Of course, all that changed when she left that coalition and Karunanidhi joined the new one. Suddenly, the special courts were just fine and had to be left to do their work. And in fact, in recent months they have even handed down a judgement or two indicting the lady. Which is just the point, actually. When Jayalalithaa returned to power this May, she had only one item on her agenda: revenge. For his relentless pursuit of those cases in those special courts, Karunanidhi had to be taught a lesson. Thus the sudden blossoming of the flyover scam, the midnight arrest and the slaps administered by compliant police officers.

And thus the most recent Madras mission for George F.

Kind of full circle, wouldn't you say? Karunanidhi charges Jayalalithaa with corruption, sets the legal process in motion against her. Fernandes, Vajpayee and company work hard to delay and hinder it. Jayalalithaa ditches them -- they didn't work quite hard enough, we must suppose -- and Karunanidhi comes on board. Fernandes, Vajpayee and company stop working to hinder the cases against lady J, and a while later the courts pronounce judgement against her. Karunanidhi loses the TN assembly election to Jayalalithaa. She charges him with corruption and claps him in jail. What next, Fernandes, Vajpayee and company?

They forget, of course, that had they not actively delayed the cases against her three years ago, by now she might just have been put away where she belongs. In jail. I don't say that with conviction, but it was at least a possibility.

What gets me in this whole sordid episode is hardly the rough treatment of a frail nearly-80-year-old Karunanidhi. Nobody wants to see an old man beaten, but our police were never known for their kid gloves anyway. And after all, if the man is found to be involved in this flyover scam, give him the severest possible punishment.
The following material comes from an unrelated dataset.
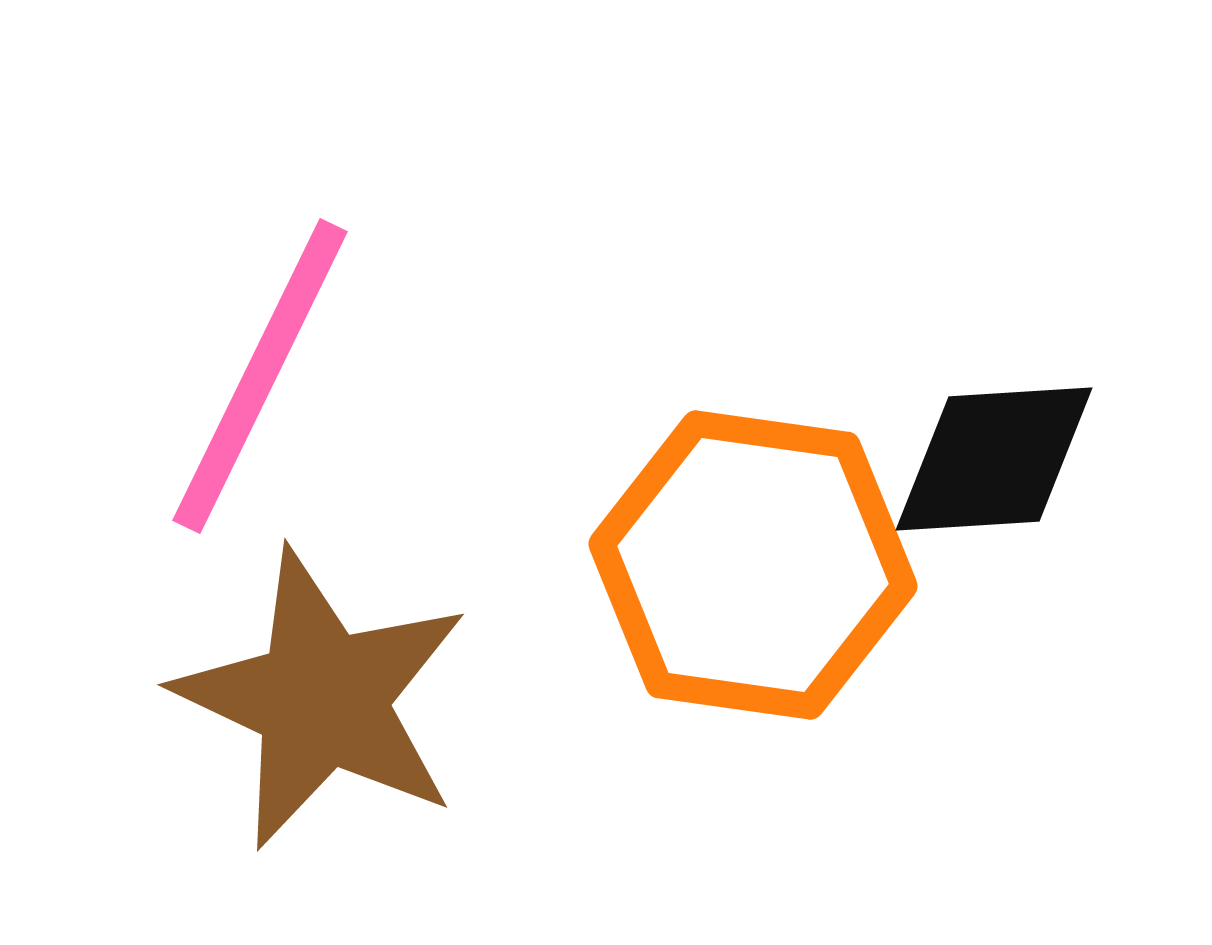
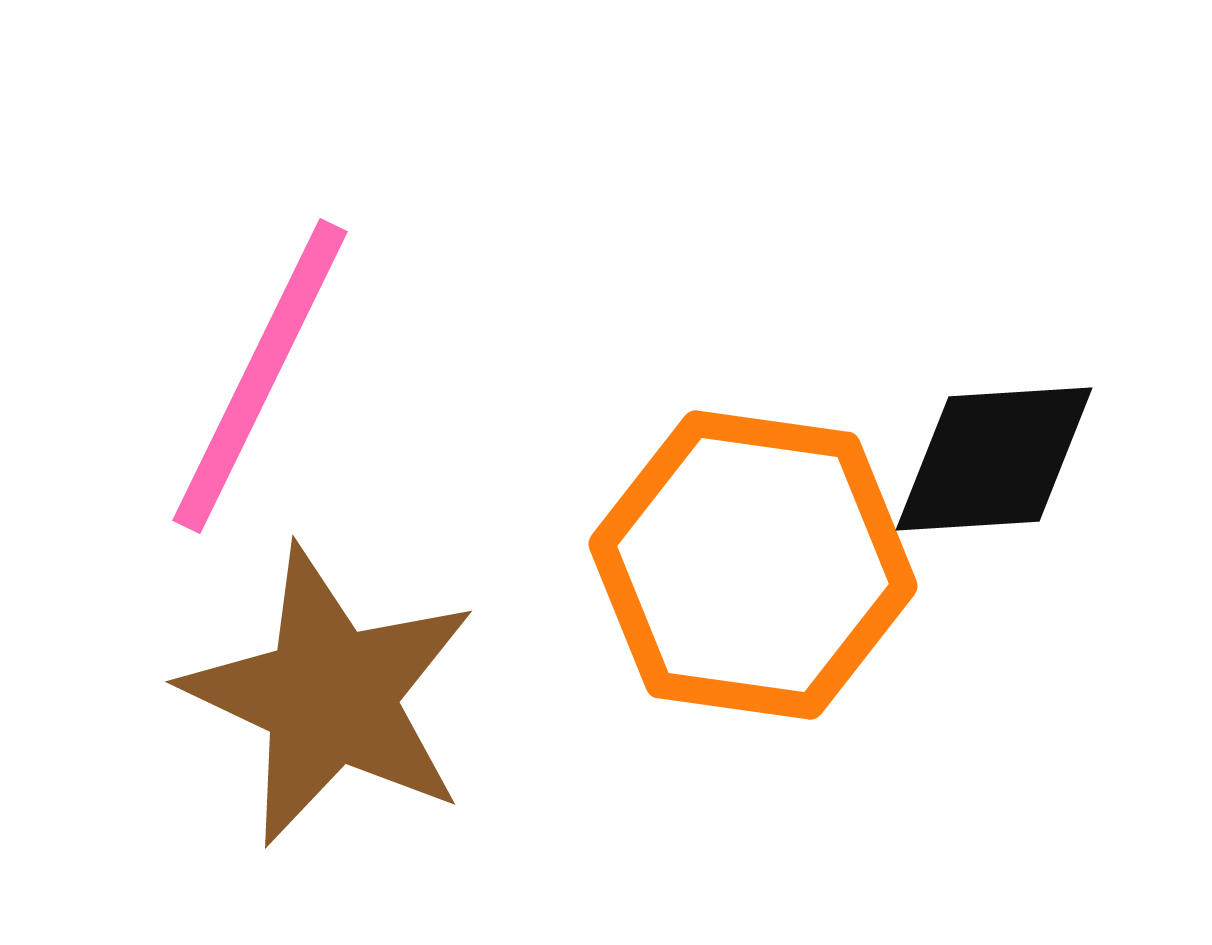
brown star: moved 8 px right, 3 px up
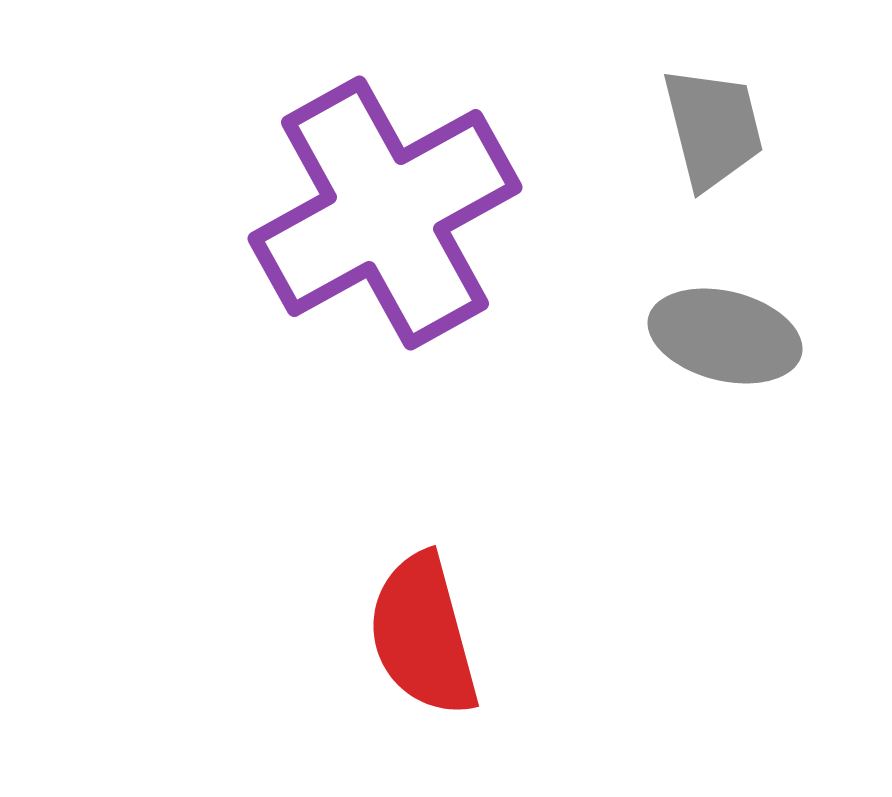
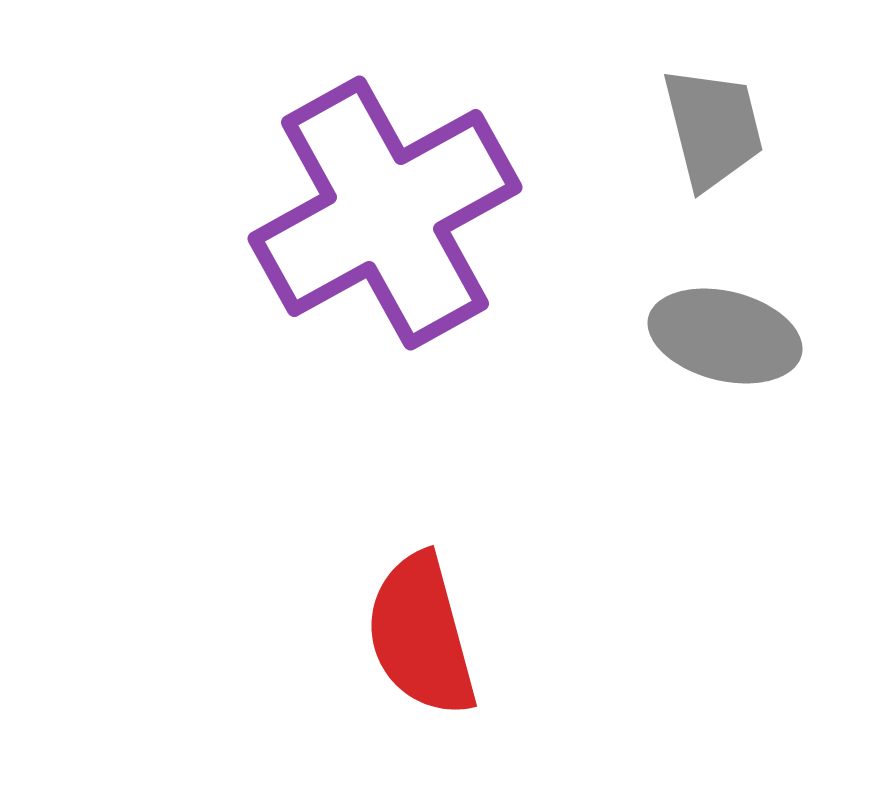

No, what is truly galling is Jayalalithaa's belief that she can use the law-and-order machinery of the land as she pleases, whenever she wants, to further her own interests. Then, to stall the proceedings against her. Now, to attack Karunanidhi. More galling is that she is hardly the first Indian politician, nor will she be the last, to behave in this fashion. From Advani to Thackeray to Laloo, they are all experts in subverting the law. And most galling is that such men as Fernandes and Vajpayee take the moral high road, even pretend outrage at Jayalalithaa's antics. After all, it is their connivance that helped her get to where she is, sitting pretty without worry over trivial things like charges of corruption.

One evening some months ago, I found myself in the front row of a Calcutta audience. Up on stage, a retired colonel and a very prominent Delhi politician with an equally prominent bindi on her forehead took turns to whip the crowd into an anti-Pakistan frenzy. One thing they both mentioned, separately but in nodding agreement, was that our neighbour to the west is a "little chit" of a country, a half-baked failure. In comparison, we are a "mature" nation, ready to take our rightful place in the world, ready to look past mere chits. Judging from the wild cheering and applause all around me, these were popular things to say that evening.

And that's why I recalled that evening when I heard the news from Madras. I wondered what "mature" nation acquiesces in a large lady's evasion of the law to the extent that she can actually take office as a state CM. I wondered what this "maturity" means if the wheels of justice move only on the dictates of political convenience.

Like the colonel and the politician, like the best of them in that Calcutta audience, I want to believe that we are a strong, wise and mature country.

Except, I keep remembering the trips to Madras George Fernandes has made in the last few years.